> _Given text_:
Bioactive Small Molecule, Piperazinium Bis(4-Hydroxybenzenesulphonate) upon Spectral Investigation, Hirshfeld Surface Analysis, Molecular Docking and ADMET Prediction: A Complement DFT Calculations

Abstract

Piperazinium bis (4-hydroxybenzenesulphonate) (P4HBS) was studied using FT-IR, FT-Raman, UV spectra, and quantum chemical calculations. To obtain the geometry of the molecule, computational methods were used with the Gaussian’09w package and B3LYP/cc-pVTZ as the basis set. The stretching wave number of hydrogen bond donor NH2 + and hydrogen bond acceptor SO3 − is red shifted due to protonation, according to vibrational analysis. Frontier molecular orbital analysis was used to confirm the molecule’s molecular reactivity and kinetic stability. The electronic transition observed in the UV-visible spectrum, which was measured experimentally, was identified using TD-DFT. MEP plot, Fukui function. Natural population analysis confirm that OH groups and SO3 groups are electrophilic attack sites, while hydrogen atoms in the Piperazinium ring are nucleophilic attack sites. The Independent Gradient Model (IGM) and Hirshfeld surface analysis were used to determine the weak van der Waals and strong intermolecular hydrogen bonding interactions, respectively. The antifungal activity against the fungus Candida albicans and Aspergillus flaves was determined by the disk diffusion technique. Through binding energy, molecular docking studies were performed to identify the effective lead compound against the C. albicans fungal pathogen. ADMET properties with improved pharmacokinetic properties were predicted.

> _Task to carry out_:
Answer these three questions using the abstract above:
1. What basis set was used with the Gaussian'09w package to obtain the molecule's geometry?
2. What method identified the electronic transition in the UV-visible spectrum?
3. What technique determined the antifungal activity?

> _Supplied information_:
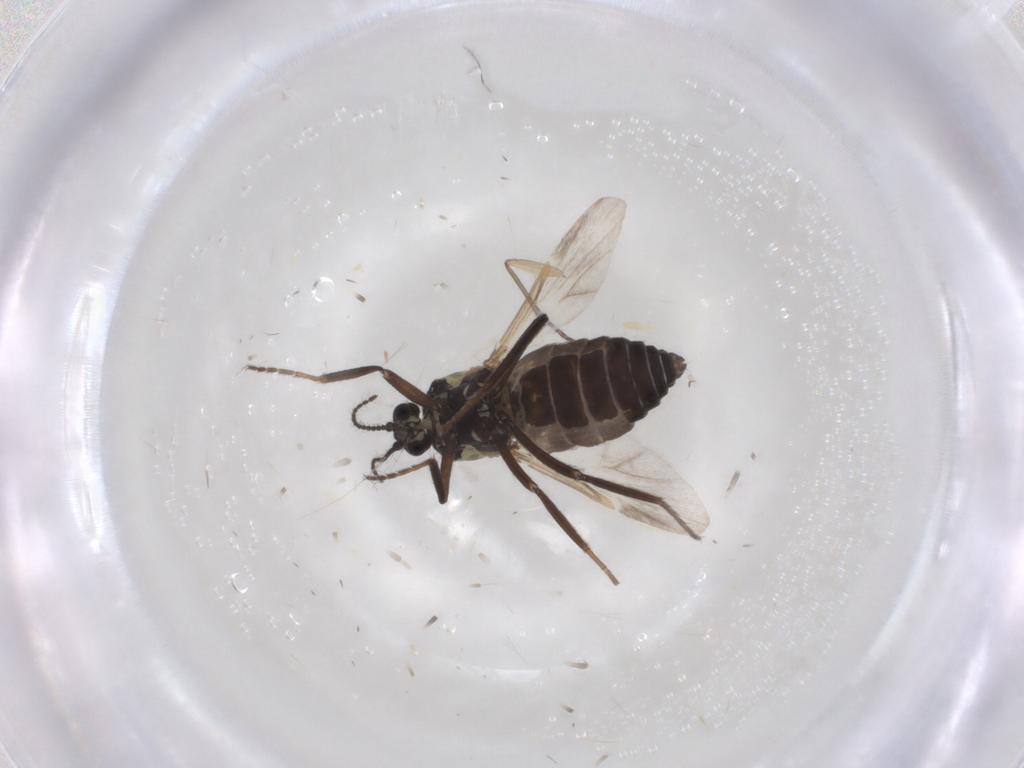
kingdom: Animalia
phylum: Arthropoda
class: Insecta
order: Diptera
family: Ceratopogonidae
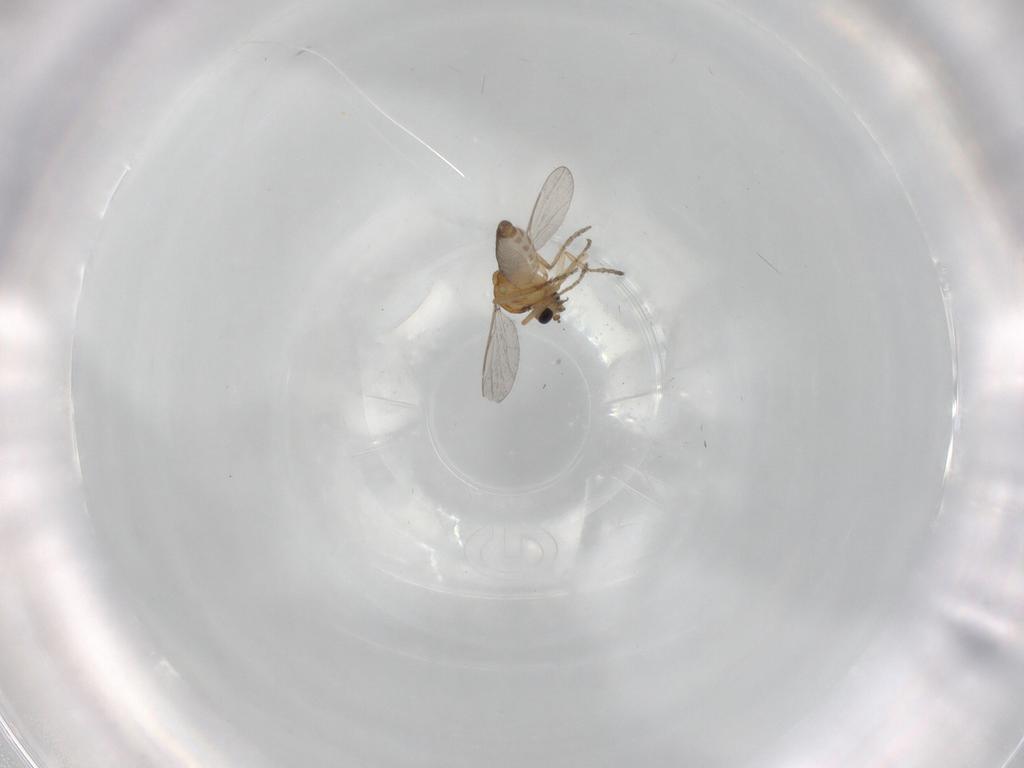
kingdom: Animalia
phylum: Arthropoda
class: Insecta
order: Diptera
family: Ceratopogonidae
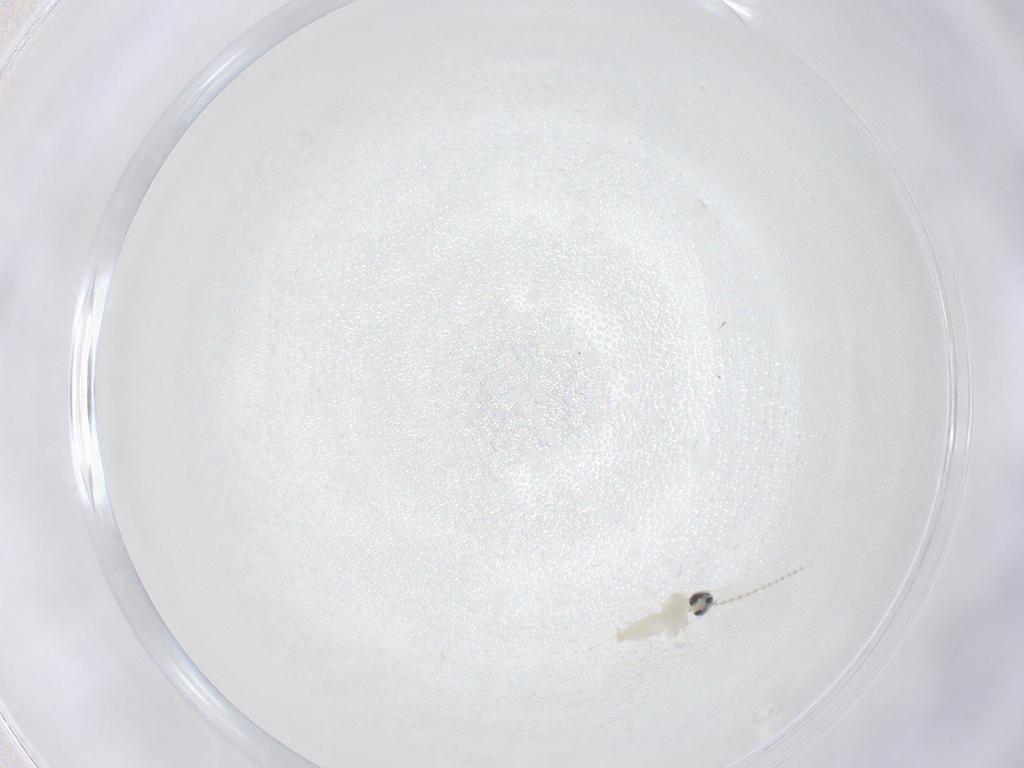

> _Answer section_:
1. B3LYP/cc-pVTZ
2. TD-DFT
3. The disk diffusion technique